La muerte de un estudiante y las lesiones a un trabajador dentro del CCH Sur no sólo estremecieron a la comunidad universitaria; también encendieron focos rojos sobre cómo se previenen —y atienden— los riesgos de violencia y los problemas de salud mental en los planteles educativos. El caso, ocurrido el lunes 22 de septiembre en la zona de estacionamiento del campus en Coyoacán, involucra a un alumno de 19 años identificado como Lex Ashton y ha puesto a prueba protocolos que muchos consideran insuficientes desde hace años. La conversación pública ya no gira sólo en torno a lo que pasó, sino a las medidas que se pueden tomar para que algo como esto no vuelva a pasar.
De acuerdo con reportes, el estudiante ingresó con un arma blanca y, en pocos minutos, se desencadenó una agresión que derivó en la pérdida de la vida de un alumno de 16 años, Jesús N, y en la lesión de un trabajador que intentó contenerlo. Tras ser perseguido por integrantes de la comunidad, el agresor se dirigió al tercer piso y, tras un intento de suicidio, terminó con fracturas en ambas piernas quedando bajo custodia policial y hospitalizado para recibir atención médica. La Fiscalía capitalina abrió una carpeta por homicidio calificado y lesiones dolosas, mientras que la dirección del colegio expresó condolencias y ofreció apoyo a las familias afectadas.

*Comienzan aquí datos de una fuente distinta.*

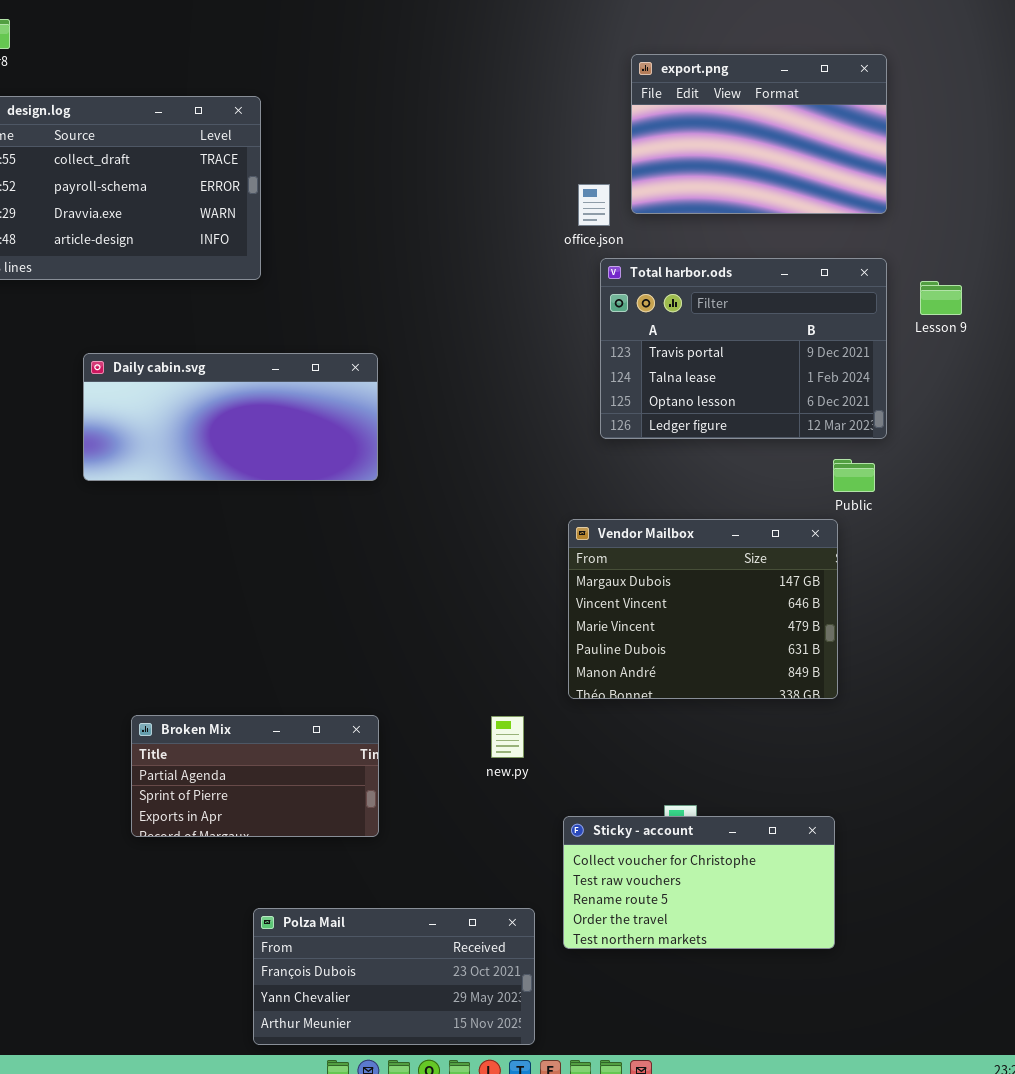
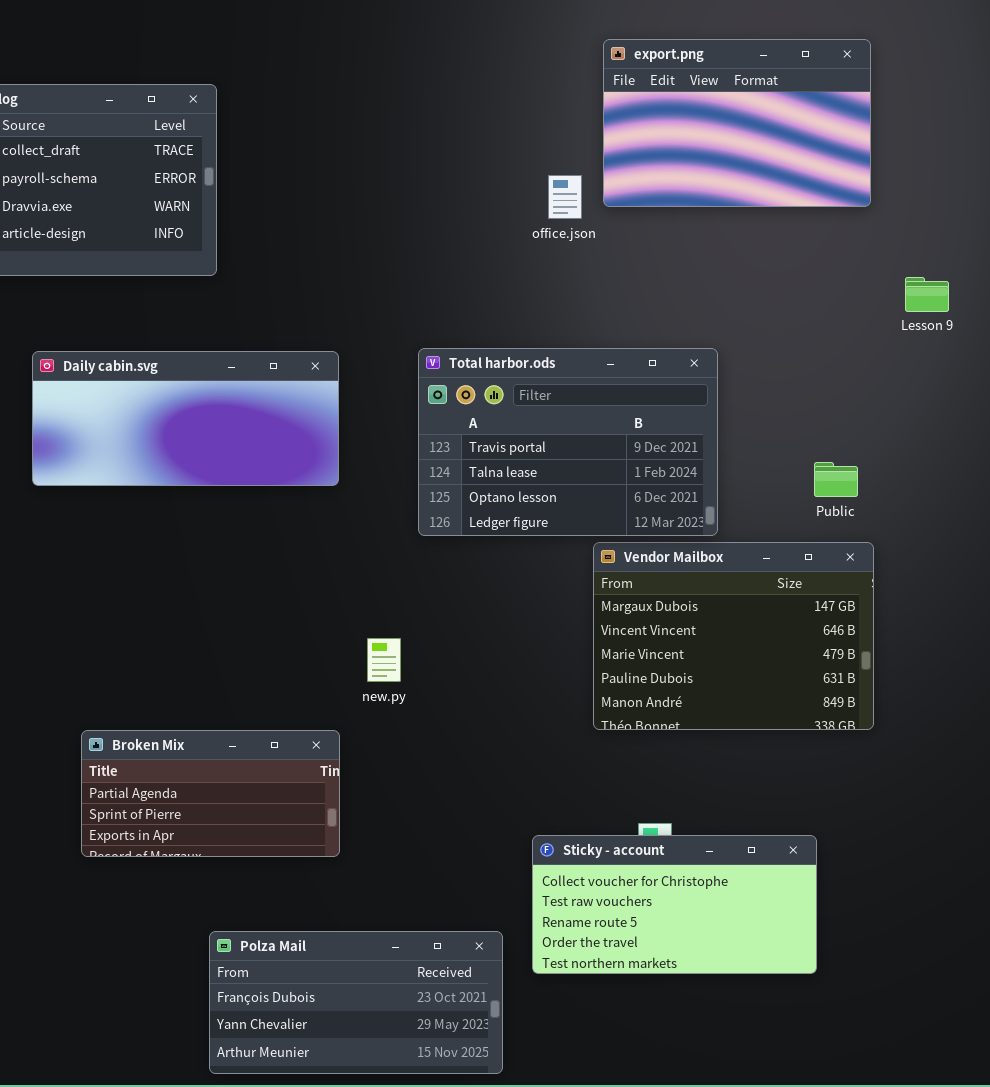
Total harbor.ods: [600,258,887,439] -> [418,348,718,536], moved
Vendor Mailbox: [568,519,838,699] -> [593,542,874,730], moved
new.py: [491,716,524,758] -> [367,638,401,682], moved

Horas previas al ataque circularon contenidos en redes asociados al presunto agresor, con mensajes que contenían simbología y lenguaje violento de corte misántropo (es decir, relativo a la aversión u odio generalizado hacia la especie humana o el trato con las personas, caracterizada por la desconfianza, el desprecio, la falta de empatía y una tendencia a la soledad).
Además, en su actividad digital se identifican rasgos vinculados a comunidades en línea que normalizan discursos de frustración y misoginia, como lo es la subcultura incel. A esto se suma un dato que indigna: la madre llamó al 911 para advertir que su hijo se dirigía armado al plantel y que temía por su integridad y la de terceros; sin embargo, la respuesta institucional no alcanzó a evitar la agresión. El conjunto de señales —avisos, publicaciones, lenguaje— sugiere que los mecanismos de detección temprana y de reacción siguen teniendo vacíos críticos.


El impacto emocional entre estudiantes y familias fue inmediato. En grupos comunitarios se expresaron sensaciones de vulnerabilidad y demandas de propuestas concretas: credencialización con torniquetes, registro e identificación de visitantes, detectores de metal en entradas, ampliación de cobertura de cámaras, presencia constante de seguridad universitaria y brigadas de vigilancia en el perímetro. Una petición en Change.org concentró estas exigencias y señaló que los protocolos vigentes han quedado cortos frente a la realidad del plantel.
Mientras tanto, estudiantes montaron una ofrenda y llevaron a cabo una marcha el día 23 de septiembre para exigir soluciones de fondo, no sólo respuestas reactivas ante la crisis. La rectoría, por su parte, llamó a los estudiantes a usar los programas de apoyo psicológico y de orientación disponibles, invitando a toda la comunidad —alumnado, personal y familias— a colaborar activamente en la construcción de espacios seguros y empaticos.


En lo urgente, la autoridad acordó con representantes de la comunidad instalar mesas de diálogo para delinear medidas inmediatas y de mediano plazo, con la premisa de priorizar el bienestar estudiantil. Hoy, el saldo es doloroso; pero también es oportunidad de promover y asegurar redes de apoyo psicológico que realmente lleguen a tiempo a todos los jóvenes.